Skill

Golden Path Analysis

Every revenue leader has a hunch about which sequence wins. Get an exec sponsor in the first 30 days and the deal closes. Pricing before the security review goes badly. Reps who run the same sequence in order win twice as often. Nobody can prove these, because reconstructing per-deal sequences from stages, activities, and touches is a multi-week analyst project — done once a year for the QBR, by which point the motion has already changed.

What this skill answers

The agent mines your closed deals, wins and losses both, for ordered sequences of stages and touches. It computes the win rate of each sequence, surfaces the ones where the win rate sits meaningfully above your baseline, and identifies the step where similar-but-losing deals most often stalled. It re-runs on demand.

This is conditional probability with a significance flag, not causation. Deals that followed a sequence closed more often. That is not proof the sequence caused the wins — there may be a common upstream factor like deal size, segment, or owner. Use the output to design experiments, not as final attribution.

What you'll see

A dashboard built in about 18 minutes:

  • Winning path — the touch-and-stage sequence your winning deals follow most, with its win rate, your baseline, the lift between them, and where lookalike deals that lost fell off. For example: "Deals that followed Discovery → Email → Demo → Pricing → Close within 90 days closed at 71%, against a 40% baseline — +31 points across 22 of 35 winning deals." Every figure clicks through to the deals behind it.
  • Top paths compared — the top five winning sequences ranked by lift over baseline, each flagged when the lift clears a significance test.
  • The deals behind it — the audit table. One row per closed deal: its sequence, the outcome, how far it followed the winning path, and its stage and touch counts.
Golden Path Analysis dashboard
Golden Path Analysis — the winning sequence, top paths compared, and the underlying-deals audit table.
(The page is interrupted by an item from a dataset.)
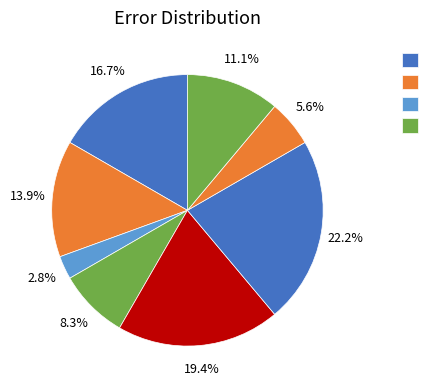

Does any single category account for the majority?

No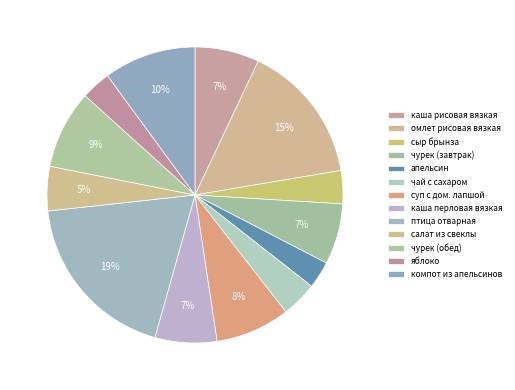

Does компот из апельсинов account for over 50% of the chart?

No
Conditional views appear when your data or setup calls for them: a drop-off breakdown, a sequence-vocabulary view, and a time-between-steps distribution.

Before you run it

Required:

  • A CRM (Salesforce or HubSpot) with closed deals — both wins and losses in the period
  • Opportunity stage history
  • A source of touches flowing into unified_touch_view

Recommended:

  • Marketing automation (HubSpot) and ad platforms (Google, LinkedIn, Meta), which enrich the sequences

This is the most data-hungry skill in the library. It needs both wins and losses in the period; if there are too few of either, it shows an empty-state message rather than a misleading lift. And it leans on stage history — without clean history, the path analysis degrades toward a touches-only view. Many new tenants don't have clean field history on day one, so fix that before relying on the skill for ongoing reporting. See CRM Integrations for setup.

What the agent asks you

Two questions, both prefilled from your data, so you can run as-is or adjust. More appear only if your data calls for them, and advanced settings are there if you want them.

QuestionWhy it mattersDefault
Which period should we analyze?Sets the cohort of closed deals, wins and lossesPrefilled from your sales-cycle length (last quarter to last four)
How close together must the steps be?The maximum gap between adjacent steps in a pathPrefilled from your sales-cycle length (within 30, 90, or 180 days, or no constraint)

Sequence depth — how many steps a path includes — sits under advanced settings; most people won't touch it. Nothing runs until you confirm.

How to read the result

The hero gives you four things at once: the winning sequence, the win rate on it, your baseline, and the lift in points. A path at 71% against a 40% baseline closed nearly twice as often as deals overall — a signal worth investigating, not yet proof of cause.

The sample size beside each path is the most important number after the lift. A +30-point lift across 22 deals is directional; the same lift across 220 deals is structural. A path is flagged when its lift clears a significance test (a two-proportion z-test at p < 0.05); paths without the flag are still worth a look, but the conclusion is softer.

The drop-off shows where deals that started down the winning path but lost stopped progressing. If most losses stalled after Demo, that's where the motion is leaking: those deals completed Discovery and Demo at nearly the rate winners did, but didn't reach Pricing. That gap is the actionable signal.

Known limits you'll see:

"Deals that followed this sequence closed more often. We have not proven the sequence caused the wins — there may be a common upstream factor (deal size, segment, owner). Use this to design experiments, not as final attribution." Always active.

"Only [N] deals matched this path. With a sample this small, the lift is directional, not statistically reliable." Surfaces on small path matches.

"The path uses your tenant's actual stage names. If your stage definitions changed during the period, deals on either side of the change may not be directly comparable." Always active.

Tip Treat the drop-off step as a working hypothesis, not a diagnosis. "Losing deals stalled after Demo" could mean reps aren't asking for the next meeting, or it could mean the Demo is correctly filtering out unfit accounts. Run a small experiment — coach reps to book the next step before the Demo ends — and re-run in six to eight weeks to see whether the drop-off moves. The skill is the diagnostic, not the prescription.